◆ Requirement ◆
Look through the listing and locate every line containing the word "devservice"; copy those lines.

*** Records for processing ***

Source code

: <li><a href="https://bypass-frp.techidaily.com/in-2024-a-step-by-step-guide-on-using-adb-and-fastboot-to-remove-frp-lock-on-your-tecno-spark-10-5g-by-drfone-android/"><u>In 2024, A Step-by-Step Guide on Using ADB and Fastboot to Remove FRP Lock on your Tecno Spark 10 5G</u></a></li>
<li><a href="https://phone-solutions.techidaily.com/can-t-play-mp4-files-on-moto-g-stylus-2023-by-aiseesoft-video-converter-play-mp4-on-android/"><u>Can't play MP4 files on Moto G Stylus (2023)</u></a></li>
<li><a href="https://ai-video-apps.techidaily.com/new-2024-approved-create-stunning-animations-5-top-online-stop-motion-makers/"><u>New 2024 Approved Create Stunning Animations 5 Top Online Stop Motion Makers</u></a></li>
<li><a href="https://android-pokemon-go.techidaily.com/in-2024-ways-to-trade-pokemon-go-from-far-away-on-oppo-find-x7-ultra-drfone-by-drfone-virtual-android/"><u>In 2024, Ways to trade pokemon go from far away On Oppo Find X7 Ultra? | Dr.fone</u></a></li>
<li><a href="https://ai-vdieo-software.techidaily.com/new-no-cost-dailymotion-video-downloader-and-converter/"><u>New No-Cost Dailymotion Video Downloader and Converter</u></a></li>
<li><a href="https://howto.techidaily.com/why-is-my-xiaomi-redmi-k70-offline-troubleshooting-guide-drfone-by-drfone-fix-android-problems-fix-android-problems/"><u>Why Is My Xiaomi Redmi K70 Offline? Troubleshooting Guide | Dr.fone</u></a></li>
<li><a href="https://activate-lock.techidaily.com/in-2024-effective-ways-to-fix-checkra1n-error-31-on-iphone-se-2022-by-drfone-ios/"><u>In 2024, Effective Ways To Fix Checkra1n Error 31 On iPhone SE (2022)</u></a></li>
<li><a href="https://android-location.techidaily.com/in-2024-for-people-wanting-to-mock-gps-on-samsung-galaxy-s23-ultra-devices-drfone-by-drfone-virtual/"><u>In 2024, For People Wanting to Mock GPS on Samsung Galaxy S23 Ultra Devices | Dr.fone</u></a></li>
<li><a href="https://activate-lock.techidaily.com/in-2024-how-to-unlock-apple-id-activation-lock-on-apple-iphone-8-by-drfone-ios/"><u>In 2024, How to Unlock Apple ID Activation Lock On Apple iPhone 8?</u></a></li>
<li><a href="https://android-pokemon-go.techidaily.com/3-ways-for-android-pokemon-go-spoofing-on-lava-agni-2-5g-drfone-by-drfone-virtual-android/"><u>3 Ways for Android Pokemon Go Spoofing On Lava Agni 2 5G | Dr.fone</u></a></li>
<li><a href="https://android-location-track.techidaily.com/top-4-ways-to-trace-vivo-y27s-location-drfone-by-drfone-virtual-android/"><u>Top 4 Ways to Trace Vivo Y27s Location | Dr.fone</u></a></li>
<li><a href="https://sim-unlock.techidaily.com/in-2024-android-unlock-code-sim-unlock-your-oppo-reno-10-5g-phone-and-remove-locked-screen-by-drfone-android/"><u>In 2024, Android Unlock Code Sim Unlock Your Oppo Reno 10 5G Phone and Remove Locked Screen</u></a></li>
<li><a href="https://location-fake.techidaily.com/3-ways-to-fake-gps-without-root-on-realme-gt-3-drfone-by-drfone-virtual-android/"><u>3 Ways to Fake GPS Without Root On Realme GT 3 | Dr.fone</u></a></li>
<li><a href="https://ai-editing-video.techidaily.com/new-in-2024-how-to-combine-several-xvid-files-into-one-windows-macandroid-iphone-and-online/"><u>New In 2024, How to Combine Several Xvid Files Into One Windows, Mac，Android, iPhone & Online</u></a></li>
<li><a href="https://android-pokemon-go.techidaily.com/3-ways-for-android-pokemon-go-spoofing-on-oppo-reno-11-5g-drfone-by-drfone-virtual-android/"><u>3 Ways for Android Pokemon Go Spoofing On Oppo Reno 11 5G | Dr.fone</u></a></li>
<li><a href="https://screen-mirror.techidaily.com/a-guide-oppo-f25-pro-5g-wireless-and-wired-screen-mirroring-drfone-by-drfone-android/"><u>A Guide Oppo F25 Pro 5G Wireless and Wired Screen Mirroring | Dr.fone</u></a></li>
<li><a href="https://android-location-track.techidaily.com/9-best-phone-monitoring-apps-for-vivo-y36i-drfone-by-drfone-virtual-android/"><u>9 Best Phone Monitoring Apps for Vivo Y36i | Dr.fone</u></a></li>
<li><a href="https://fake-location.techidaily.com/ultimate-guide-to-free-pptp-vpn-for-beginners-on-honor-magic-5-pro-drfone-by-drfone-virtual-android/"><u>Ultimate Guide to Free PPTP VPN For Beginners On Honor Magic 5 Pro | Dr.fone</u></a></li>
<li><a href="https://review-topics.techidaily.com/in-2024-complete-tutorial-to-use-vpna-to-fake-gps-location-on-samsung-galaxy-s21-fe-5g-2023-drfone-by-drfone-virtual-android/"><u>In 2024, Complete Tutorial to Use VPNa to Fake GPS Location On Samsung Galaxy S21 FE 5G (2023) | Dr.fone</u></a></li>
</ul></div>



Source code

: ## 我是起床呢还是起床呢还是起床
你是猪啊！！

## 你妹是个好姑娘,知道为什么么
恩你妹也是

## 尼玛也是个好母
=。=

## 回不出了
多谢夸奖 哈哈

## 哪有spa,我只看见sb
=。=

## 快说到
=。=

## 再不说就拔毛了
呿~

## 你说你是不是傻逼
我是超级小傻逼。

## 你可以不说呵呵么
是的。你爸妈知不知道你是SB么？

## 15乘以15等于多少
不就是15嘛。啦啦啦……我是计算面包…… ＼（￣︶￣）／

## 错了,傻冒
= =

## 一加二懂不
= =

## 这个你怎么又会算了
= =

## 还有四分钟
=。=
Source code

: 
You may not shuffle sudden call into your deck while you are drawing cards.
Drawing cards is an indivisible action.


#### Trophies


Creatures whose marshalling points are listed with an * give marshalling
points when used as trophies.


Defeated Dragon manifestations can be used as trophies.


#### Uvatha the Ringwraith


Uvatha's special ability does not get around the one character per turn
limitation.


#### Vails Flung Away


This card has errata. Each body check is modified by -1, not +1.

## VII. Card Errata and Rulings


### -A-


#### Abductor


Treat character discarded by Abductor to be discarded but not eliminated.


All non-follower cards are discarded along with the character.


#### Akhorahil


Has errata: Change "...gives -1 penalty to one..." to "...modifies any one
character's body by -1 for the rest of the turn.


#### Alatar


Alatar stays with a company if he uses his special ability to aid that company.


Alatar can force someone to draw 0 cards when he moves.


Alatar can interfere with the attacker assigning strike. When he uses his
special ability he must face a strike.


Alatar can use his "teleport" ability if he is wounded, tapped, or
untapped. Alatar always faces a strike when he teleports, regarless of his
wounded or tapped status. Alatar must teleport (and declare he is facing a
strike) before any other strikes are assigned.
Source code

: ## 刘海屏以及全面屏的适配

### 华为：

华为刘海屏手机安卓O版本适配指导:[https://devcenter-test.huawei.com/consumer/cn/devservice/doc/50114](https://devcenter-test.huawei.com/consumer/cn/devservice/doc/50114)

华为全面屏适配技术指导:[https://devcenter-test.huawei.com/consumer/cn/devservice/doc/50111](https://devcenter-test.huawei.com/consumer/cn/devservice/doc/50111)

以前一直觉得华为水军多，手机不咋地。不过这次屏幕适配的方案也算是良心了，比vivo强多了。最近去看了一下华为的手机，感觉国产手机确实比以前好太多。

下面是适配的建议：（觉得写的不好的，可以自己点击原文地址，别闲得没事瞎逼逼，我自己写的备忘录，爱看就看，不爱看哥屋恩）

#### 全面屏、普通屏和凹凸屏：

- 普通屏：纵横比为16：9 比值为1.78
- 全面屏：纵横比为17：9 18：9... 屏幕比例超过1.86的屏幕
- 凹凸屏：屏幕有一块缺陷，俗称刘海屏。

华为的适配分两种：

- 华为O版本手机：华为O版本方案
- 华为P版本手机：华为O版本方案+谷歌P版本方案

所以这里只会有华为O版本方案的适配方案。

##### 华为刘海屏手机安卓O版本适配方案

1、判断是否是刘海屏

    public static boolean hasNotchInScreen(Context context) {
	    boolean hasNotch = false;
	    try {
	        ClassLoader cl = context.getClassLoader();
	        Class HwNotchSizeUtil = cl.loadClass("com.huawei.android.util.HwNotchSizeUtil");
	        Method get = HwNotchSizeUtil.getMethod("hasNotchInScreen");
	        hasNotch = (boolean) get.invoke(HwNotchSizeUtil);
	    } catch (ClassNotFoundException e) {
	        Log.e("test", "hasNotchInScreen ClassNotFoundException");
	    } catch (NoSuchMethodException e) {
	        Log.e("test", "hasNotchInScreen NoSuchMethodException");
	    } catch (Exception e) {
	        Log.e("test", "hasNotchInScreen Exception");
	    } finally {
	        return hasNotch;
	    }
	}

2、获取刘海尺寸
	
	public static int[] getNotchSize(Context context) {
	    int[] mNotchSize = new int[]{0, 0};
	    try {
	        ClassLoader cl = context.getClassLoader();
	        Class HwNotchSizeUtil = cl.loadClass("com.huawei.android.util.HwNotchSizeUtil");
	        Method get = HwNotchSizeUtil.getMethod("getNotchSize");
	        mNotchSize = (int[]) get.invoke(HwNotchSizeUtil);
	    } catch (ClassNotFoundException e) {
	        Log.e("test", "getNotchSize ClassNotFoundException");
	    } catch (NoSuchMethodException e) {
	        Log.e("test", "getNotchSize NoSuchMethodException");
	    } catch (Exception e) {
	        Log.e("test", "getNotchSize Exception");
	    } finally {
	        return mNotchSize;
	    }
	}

***

◆ Written solution ◆
华为刘海屏手机安卓O版本适配指导:[https://devcenter-test.huawei.com/consumer/cn/devservice/doc/50114](https://devcenter-test.huawei.com/consumer/cn/devservice/doc/50114)
华为全面屏适配技术指导:[https://devcenter-test.huawei.com/consumer/cn/devservice/doc/50111](https://devcenter-test.huawei.com/consumer/cn/devservice/doc/50111)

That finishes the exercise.